What is Assault?

The most important factor when dealing with Common Assault is that it does not require any actual physical contact or harm. The requirements to prove a case  are that a person has, intentionally or recklessly, caused another person to fear immediate violence against them, this can even be caused by words alone. Where violence has been used, this is often known as “Common Assault by Beating”.

There are a number of potential defences so a person can use reasonable force in the circumstances such as:

  • self-defence or defence of another
  • defence of property
  • prevention of crime; or
  • lawful arrest

What are the different types of Assault?

Common Assault

This is the standard definition of Assault?

Assaults on Emergency Workers and Public Servants

This happens when the assault takes place against an Emergency worker, Public servant or someone providing a public service. Although the same burden of proof for Assault applies the sentencing guidelines can be different.

Actual Bodily Harm (ABH)

This where minor injury is caused to the victim such as grazes and scratches. You can find out more about ABH here.

Grievous Bodily Harm (GBH)

This is where serious injury has been caused to the victim. You can find out more about GBH here.

Assault with intent to resist arrest

This happens when it takes place in the process of trying to resist arrest. Although the same burden of proof for Assault applies the sentencing guidelines can be different.

Hate related assaults

This happens when it is motivated by Race, Religion or Sexual orientation . Although the same burden of proof for Assault applies the sentencing guidelines can be different.

Throwing corrosive fluid on a person

This occurs when it is caused by throwing any corrosive fluid … with intent … to burn, maim, disfigure or disable any person. A guilty verdict can be reached whether the fluid touches the intended victim or not.

What are the Sentencing Guidelines for Assault

The maximum length of time will depend on the type of Assault committed.

For Common Assault, the range is from Discharge through to 26 weeks. This increases to 2 years for offences against emergency workers or racially/religiously motivated attacks. Actual Bodily Harm (ABH) and Grevous Bodily Harm (GBH) work on a different set of guidelines.

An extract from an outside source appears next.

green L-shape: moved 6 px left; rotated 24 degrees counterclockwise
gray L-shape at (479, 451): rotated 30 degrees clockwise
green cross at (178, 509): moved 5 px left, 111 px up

The length of sentence will depend on a number of different criteria.

  • Whether there was use of weapons or corrosive liquids
  • The length and strength of the attack
  • The vulnerability of the victim
  • The role in the group activity
  • The intention of the attack

I've been arrested for Assault, what should I do?

If you’ve been arrested and detained at a police station or asked to attend a voluntary interview, it’s your legal right to request advice and representation from a solicitor.

As a reputable firm of criminal solicitors, we offer legal advice from experienced criminal defence solicitors at both police stations and courts.

We provide a complimentary, 24-hour legal representation service at police stations. Our skilled criminal defence solicitors are located in London and the surrounding home counties, and we can also offer legal assistance beyond these areas.

A case example from a recent Assault charge

During a domestic related incident, the defendant was fearful for another’s safety and denied the prosecution case. The case involved a father, charged with intentional strangulation and battery, of his daughter.

Katerina Iwai litigated on this case instructing Shanice Mahmud. The jury returned a unanimous not guilty verdict on both counts after a 7 day trial including cross examination of his two daughters and his mother.